Can migrating to the cloud save me money?
Steve Newton

Saving costs is one of the primary reasons that organisations transition from on-premises IT systems to cloud-based environments. However, many organisations still struggle to understand whether migrating to the cloud makes financial sense, so here are some pointers to areas you should consider as part of your decision-making.

Can migrating to the cloud save me money?
Can migrating to the cloud save me money?

What are the costs benefits of the cloud?

The above image illustrates the different costs involved in implementing an on-premises system versus a cloud-based one. The key point is that an on-premises solution has a number of hidden costs that you may not be aware of, but which could mean you end up paying significantly more over the lifetime of the system than a cloud-based alternative.

Listed below are some of the main reasons why the cloud-based option can deliver cost benefits.

No upfront hardware or software licence costs

Firstly, there is no significant initial hardware investment required in the cloud environment, since it can be rented on the basis of a monthly recurring fee. In contrast, the on-premises environment will include a range of direct hardware-related costs including physical servers, spare parts and physical materials.

The same is also the case when it comes to server software licencing structures. For example, in an on-premises environment, businesses will typically buy their server software licences upfront, whilst a cloud-based infrastructure allows organisations to use the server software on a subscription-based pricing model.
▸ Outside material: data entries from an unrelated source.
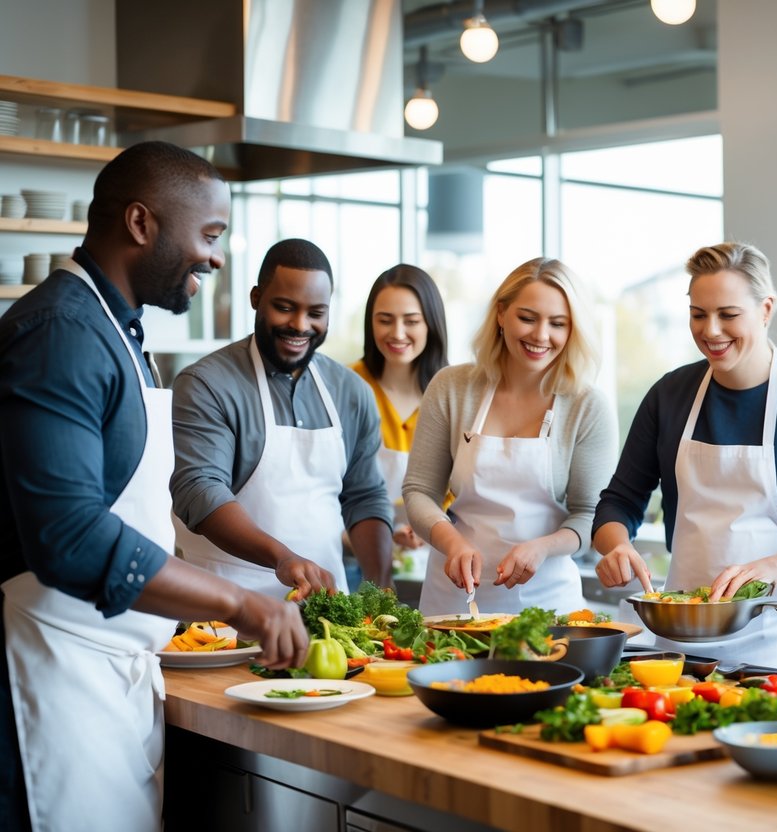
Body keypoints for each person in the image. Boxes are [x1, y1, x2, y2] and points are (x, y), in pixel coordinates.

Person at [0, 141, 308, 832]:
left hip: (107, 672)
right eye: (208, 234)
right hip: (50, 670)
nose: (216, 256)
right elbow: (68, 537)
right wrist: (241, 605)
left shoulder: (116, 332)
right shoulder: (61, 334)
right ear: (141, 224)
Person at [593, 242, 777, 673]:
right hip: (679, 642)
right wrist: (617, 545)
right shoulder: (670, 395)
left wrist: (773, 566)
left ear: (766, 308)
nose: (711, 331)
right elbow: (619, 501)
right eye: (698, 314)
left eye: (728, 315)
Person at [171, 239, 393, 598]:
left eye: (316, 313)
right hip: (223, 612)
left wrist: (381, 586)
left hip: (326, 613)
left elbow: (365, 496)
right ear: (256, 298)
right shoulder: (206, 384)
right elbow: (200, 491)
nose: (300, 325)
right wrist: (283, 558)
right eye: (285, 307)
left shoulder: (351, 392)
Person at [403, 257, 616, 615]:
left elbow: (589, 514)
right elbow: (420, 491)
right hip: (453, 596)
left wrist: (543, 547)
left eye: (558, 324)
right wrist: (451, 542)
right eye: (527, 318)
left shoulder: (587, 406)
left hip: (547, 601)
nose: (541, 335)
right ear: (501, 314)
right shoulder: (452, 388)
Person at [350, 264, 449, 551]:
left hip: (441, 557)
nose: (397, 333)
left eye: (411, 321)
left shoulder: (454, 392)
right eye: (385, 320)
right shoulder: (348, 386)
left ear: (430, 322)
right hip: (358, 552)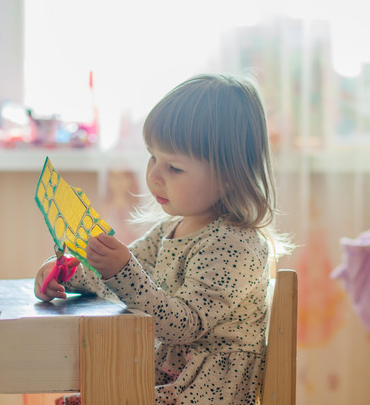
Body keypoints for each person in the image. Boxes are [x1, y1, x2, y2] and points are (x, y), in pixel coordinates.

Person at [34, 73, 290, 404]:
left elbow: (182, 325)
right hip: (172, 379)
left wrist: (122, 270)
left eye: (175, 168)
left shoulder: (235, 244)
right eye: (153, 157)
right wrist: (69, 274)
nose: (153, 175)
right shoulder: (171, 230)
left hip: (207, 392)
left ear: (229, 176)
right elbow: (123, 283)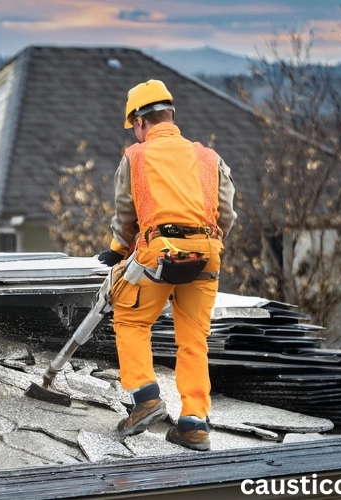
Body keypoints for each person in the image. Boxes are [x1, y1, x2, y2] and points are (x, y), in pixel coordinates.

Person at [98, 79, 237, 451]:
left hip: (159, 251)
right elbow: (227, 212)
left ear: (140, 122)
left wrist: (116, 249)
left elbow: (126, 212)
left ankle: (145, 400)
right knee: (194, 339)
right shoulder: (209, 157)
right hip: (206, 249)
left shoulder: (136, 156)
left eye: (135, 129)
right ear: (170, 116)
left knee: (130, 318)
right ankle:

Eliminating hardware replacement costs

As technology evolves, you’ll need to upgrade the hardware to stay abreast and remain competitive. Older hardware is also more prone to failure, with the resultant downtime. Buying new hardware on-premises requires significant capital investments. However, with a cloud-based infrastructure any hardware replacement costs are handled by the subscription-based pricing scheme.

Reducing maintenance costs

If you have on-premises equipment, a good amount of your IT department’s time (and its associated salaries) will be spent on maintenance tasks such as ensuring everything is running properly, undertaking patching and software upgrades, and ensuring disaster recovery procedures are in place.

However, by migrating to the cloud, these tasks are handled by cloud services providers who deal with all maintenance, infrastructure and upgrade-related activities and pick-up the related costs.

Benefiting from pay-as-you-go pricing

Cloud-based infrastructures allow businesses to pay only for services consumed on a pay-as-you-go pricing model. These infrastructures are scalable and can grow and shrink quickly, based on subscriber needs. Cloud customers have the flexibility to start, end or modify subscriptions according to their needs compared to on-premises solutions.

This contrasts with the on-premises equivalent where, for example, a server only has so much storage space and availability, so that when you reach this limit you’ll need to buy an additional server to increase availability or storage.

Reducing physical space and power costs

Given the massive surge in energy costs, the fact that an organisation doesn’t actually manage the physical IT equipment in a cloud environment has become an increasingly important benefit. There is no need to worry about the associated costs for powering and controlling the temperatures of servers, or the physical space for housing them.

Additional benefits

In addition to the specific cost savings detailed above, there are also a number of business advantages of the cloud approach that can provide more intangible cost benefits. Examples here include:

  • Accelerates time-to-market. A cloud-based infrastructure allows for the rapid development and launch of new products and services because IT teams can quickly scale up or down the computational resources in response to changes in market demands, thus becoming more competitive and ultimately more profitable.
  • Offers enhanced security. Cloud-based infrastructures provide robust security, including end-to-end encryption and multi-factor authentication (MFA), which can be beyond the affordability of many businesses. This helps to ensure the business does not fall victim to ransomware (with all of the associated costs) or face downtime as the result of attacks by hackers or cyber criminals.
  • Supports business continuity. Cloud-based infrastructures typically offer automatic recovery and data backup measures, meaning that businesses are better able to respond to any security incidents or data loss and minimise the effects on their business operations.

Remember – costs need to be managed!

We’ve discussed many of the financial benefits of the cloud, but it’s also important to point out that the overall costs need to be managed effectively.

One of the many benefits of the cloud in general is the long list of services and tools that are available. However, if they are not controlled and appropriately managed, they can easily spiral out of control. Fortunately, many cloud providers offer tools that help you to manage your spending in the cloud so that you fully understand what you are paying for and avoid any unexpected costs.


In an on-premises environment all aspects of IT are ultimately the responsibility of the business. This includes minimising downtime, undertaking maintenance, implementing appropriate security measures and ensuring data is adequately backed-up. Migrating to the cloud moves this responsibility to the service provider, who is far better placed to manage these requirements as they form a core part of their overall business. What’s more, as we’ve seen above, they also have the potential to significantly lower costs when compared to a self-hosting option.